El remedio para nuestros males hay que buscarlo en nosotros mismos, en el principio intemporal de nuestra naturaleza. Si la irrealidad de un principio tal se demostrara, estaríamos perdidos sin remedio. ¿Qué prueba, qué demostración podría prevalecer contra la persuasión íntima, apasionada, de que una parte de nosotros escapa a la duración, y contra la irrupción de esos instantes en los que Dios es superfluo con una claridad surgida de nuestros confines, beatitud que nos proyecta fuera de nosotros mismos, conmoción exterior al universo? No más pasado, no más futuro; los siglos se desvanecen, la materia abdica, las tinieblas se agotan: la muerte parece ridícula y ridícula la vida. Y esa conmoción, aunque sólo la hubiésemos sentido una vez, nos bastaría para conformarnos con nuestras vergüenzas y miserias, cuya recompensa son sin duda. Es como si el tiempo en su totalidad hubiese venido a visitarnos, una última vez, antes de desaparecer... Inútil remontarse después hacia el antiguo paraíso o correr hacia el futuro: uno es inaccesible, el otro irrealizable. Lo que importa, por el contrario, es interiorizar la nostalgia o la espera, necesariamente frustradas cuando se vuelven hacia el exterior, y obligarlas a discernir o a crear en nosotros la dicha por la que, respectivamente, sentimos o nostalgia o esperanza. No hay paraíso más que en el fondo de nosotros mismos, y como en el yo del yo; todavía falta, para encontrarlo ahí, que hayamos recorndo todos los paraísos, los acaecidos y los posibles, haberlos amado y detestado con la torpeza del fanatismo, escrutado y rechazado después con la pericia de la decepción.
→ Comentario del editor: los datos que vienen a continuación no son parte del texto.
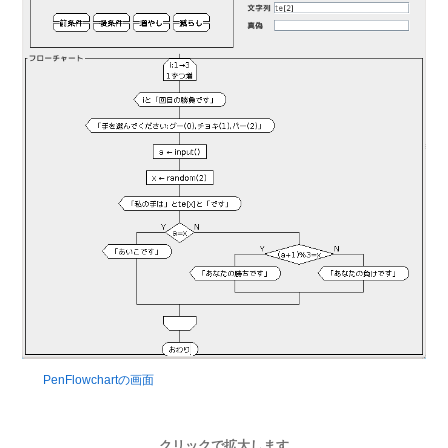
PenFlowchartの画面
クリックで拡大します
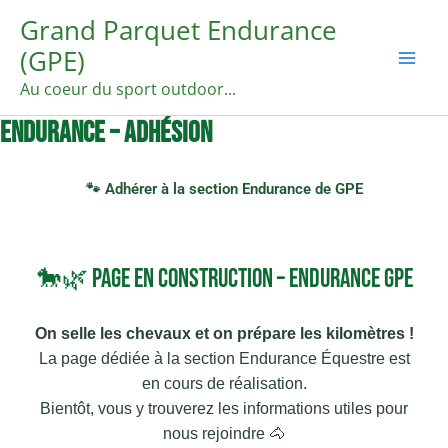
Aller
Mai
Grand Parquet Endurance
au
(GPE)
Men
contenu
Au coeur du sport outdoor...
Endurance – Adhésion
🐾 Adhérer à la section Endurance de GPE
🐎🌿 Page en construction – Endurance GPE
On selle les chevaux et on prépare les kilomètres !
La page dédiée à la section Endurance Équestre est
en cours de réalisation.
Bientôt, vous y trouverez les informations utiles pour
nous rejoindre 🐴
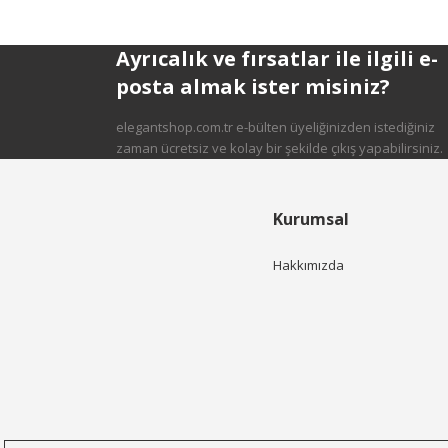
Bu ürüne benzer farklı alternatifler olmalı.
Ayrıcalık ve fırsatlar ile ilgili e-
posta almak ister misiniz?
elegantshop.com.tr e-bülten üyeliğinizden istediğiniz
Gönder
zaman ücretsiz ve kolay bir şekilde çıkış yapabilirsiniz.
Kurumsal
Hakkımızda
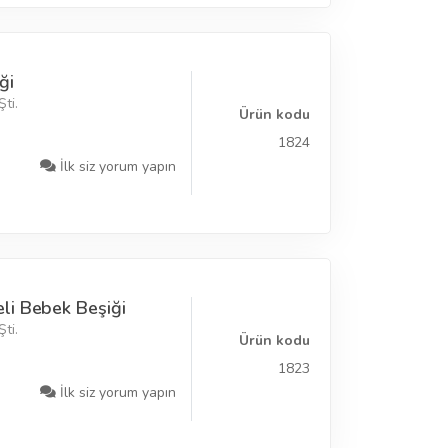
ği
ti.
Ürün kodu
1824
İlk siz yorum yapın
li Bebek Beşiği
ti.
Ürün kodu
1823
İlk siz yorum yapın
Se dirá que cambiamos un fantasma por otro que las fábulas de la edad de oro son tan válidas como el eterno presente con el que soñamos, y que el yo original, fundamento de nuestras esperanzas, evoca el vacío y a él se reducirá finalmente. Puede ser. ¿Pero acaso un vacío que otorga la plenitud no contiene más realidad que la que posee toda la historia en su conjunto?